The Experiences with Homelessness in the Sacramento region poll was conducted in May by Sacramento State’s Institute for Social Research and published last week.
Residents of Sacramento County were the most likely in the region to report seeing signs of homelessness everyday at 67%. By comparison, only 26% of those surveyed in Placer County and 15% in El Dorado County reported seeing those signs almost everyday.
Shannon Williams, executive director of the research institute, said the findings show homelessness “is not just this abstract issue. It’s impacting us as a community very closely.”
Asked whether they would support a tax increase to help reduce homelessness, 18% in the region said they would “strongly” favor it while 37% said they would “somewhat” support it.
Williams said the survey was conducted to raise awareness about homelessness, though it does not include policy recommendations.
Here are more key findings:
- 29% of respondents say they have known someone who has experienced homelessness
- 7% have experienced homelessness or housing insecurity
- 60% prioritize giving services to individuals who are homeless compared with 40% who prioritize clearing out encampments
The survey also found nearly half the Sacramento region has little knowledge of what’s being done to address the area’s homelessness crisis. Altogether, only 10% said they know “a lot.”
Williams blamed a communication gap between residents and community and elected leaders.
“What we see as a public is encampments,” she noted. “So there’s compassion fatigue. People are really fed up. They don’t feel anybody’s doing anything about it. And I do know there’s a lot of agencies and organizations out there working really hard to serve this population, and I don’t think that message is getting out there.”
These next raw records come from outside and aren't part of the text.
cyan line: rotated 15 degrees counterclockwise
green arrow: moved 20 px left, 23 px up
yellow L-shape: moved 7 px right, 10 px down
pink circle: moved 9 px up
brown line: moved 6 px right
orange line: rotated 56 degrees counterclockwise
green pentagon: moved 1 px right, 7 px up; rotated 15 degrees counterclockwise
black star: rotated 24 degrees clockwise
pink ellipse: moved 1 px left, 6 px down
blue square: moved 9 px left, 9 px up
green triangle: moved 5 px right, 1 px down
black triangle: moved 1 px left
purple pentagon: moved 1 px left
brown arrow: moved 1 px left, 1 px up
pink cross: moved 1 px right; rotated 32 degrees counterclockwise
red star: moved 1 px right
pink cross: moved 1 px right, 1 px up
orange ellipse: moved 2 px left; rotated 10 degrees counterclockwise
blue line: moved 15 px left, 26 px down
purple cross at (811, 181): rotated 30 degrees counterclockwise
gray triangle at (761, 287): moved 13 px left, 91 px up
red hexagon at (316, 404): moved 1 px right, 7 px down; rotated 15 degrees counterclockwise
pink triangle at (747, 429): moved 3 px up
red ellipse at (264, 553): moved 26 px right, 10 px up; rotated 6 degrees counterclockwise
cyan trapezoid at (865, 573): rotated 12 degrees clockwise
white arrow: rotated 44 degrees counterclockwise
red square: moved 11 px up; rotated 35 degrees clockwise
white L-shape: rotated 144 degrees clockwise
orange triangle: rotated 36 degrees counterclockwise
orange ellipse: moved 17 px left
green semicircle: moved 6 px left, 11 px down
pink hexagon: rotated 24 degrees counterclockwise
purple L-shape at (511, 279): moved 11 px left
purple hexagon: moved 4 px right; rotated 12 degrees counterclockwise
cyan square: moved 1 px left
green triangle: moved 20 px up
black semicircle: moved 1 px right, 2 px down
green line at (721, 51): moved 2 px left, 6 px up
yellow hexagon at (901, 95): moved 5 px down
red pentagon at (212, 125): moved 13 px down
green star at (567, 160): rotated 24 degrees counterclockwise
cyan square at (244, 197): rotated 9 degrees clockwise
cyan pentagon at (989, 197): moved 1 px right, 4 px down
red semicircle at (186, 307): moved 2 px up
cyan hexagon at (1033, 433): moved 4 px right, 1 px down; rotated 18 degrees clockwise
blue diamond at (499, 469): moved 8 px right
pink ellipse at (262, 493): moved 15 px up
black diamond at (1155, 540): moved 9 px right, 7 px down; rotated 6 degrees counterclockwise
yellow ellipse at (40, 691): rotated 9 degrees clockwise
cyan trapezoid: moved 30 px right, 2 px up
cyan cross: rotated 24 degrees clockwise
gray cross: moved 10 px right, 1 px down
In recent months, Sacramento’s city and county elected officials have approved several new homeless shelter and housing projects, but they’ve been criticized by advocates for not doing more or moving fast enough.
Both local governments have also adopted enforcement laws that will allow police and park rangers to clear homeless encampments, in some cases near schools, libraries, along sidewalks and the American River and Dry Creek parkways, though certain conditions must be met before camps can be cleared.
As those measures go into effect, two housing leaders said they are encouraged by some of the survey takeaways, and that there are signs the region would support building its way out of the homelessness crisis.
Kendra Lewis, executive director of the Sacramento Housing Alliance, which promotes affordable housing in the region, said the number of people willing to be taxed to help unhoused residents was eye-opening.
“It’s good to hear,” Lewis added. “I’m surprised. People don’t necessarily like to be taxed. What it’s saying is people are willing to invest in housing in dealing with the homeless crisis.”
Roberto Jimenez, chief executive officer of the Sacramento-based Mutual Housing California, an affordable housing developer, said he was also surprised by the high support for a tax increase.
“The reality is there’s a shortage of housing supply,” Jimenez said. “And we can’t fix the problem [of homelessness] without building more housing. Housing is the solution.”
The poll surveyed nearly 2,000 people in El Dorado, Placer, Sacramento, Sutter, Yolo and Yuba Counties.
It comes two months after the 2022 Homeless Point-In-Time Count found Sacramento County’s homeless population soared to a record 9,300 people. That total represents a 67% increase over the past three years, a timeframe that coincides with a worsening housing affordability crisis.